Action item: Once the pictures are set aside, repeat all of the data below exactly.

Data section below:

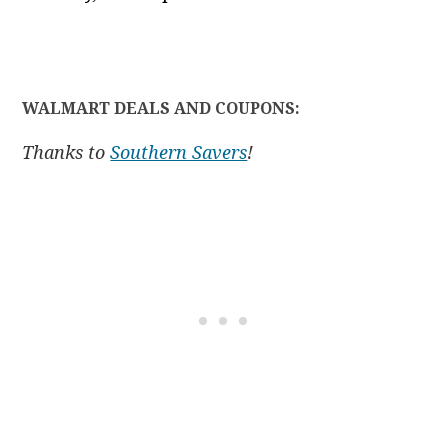
WALMART DEALS AND COUPONS:
Thanks to
Southern Savers
!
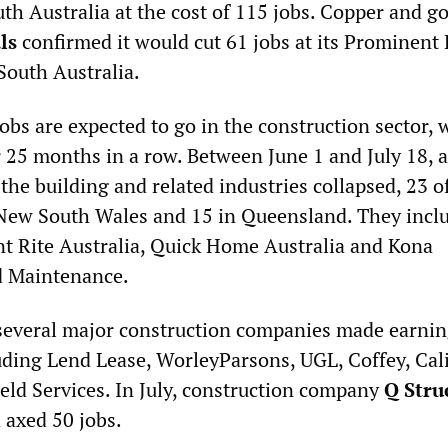
th Australia at the cost of 115 jobs. Copper and g
ls
confirmed it would cut 61 jobs at its Prominent 
 South Australia.
bs are expected to go in the construction sector, 
r 25 months in a row. Between June 1 and July 18, 
the building and related industries collapsed, 23 
n New South Wales and 15 in Queensland. They incl
nt Rite Australia, Quick Home Australia and Kona
d Maintenance.
several major construction companies made earni
ding Lend Lease, WorleyParsons, UGL, Coffey, Cal
eld Services. In July, construction company
Q Stru
 axed 50 jobs.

End of Data section.

Response area:
WALMART DEALS AND COUPONS:
Thanks to
Southern Savers
!
th Australia at the cost of 115 jobs. Copper and g
ls
confirmed it would cut 61 jobs at its Prominent 
 South Australia.
bs are expected to go in the construction sector, 
r 25 months in a row. Between June 1 and July 18, 
the building and related industries collapsed, 23 
n New South Wales and 15 in Queensland. They incl
nt Rite Australia, Quick Home Australia and Kona
d Maintenance.
several major construction companies made earni
ding Lend Lease, WorleyParsons, UGL, Coffey, Cal
eld Services. In July, construction company
Q Stru
 axed 50 jobs.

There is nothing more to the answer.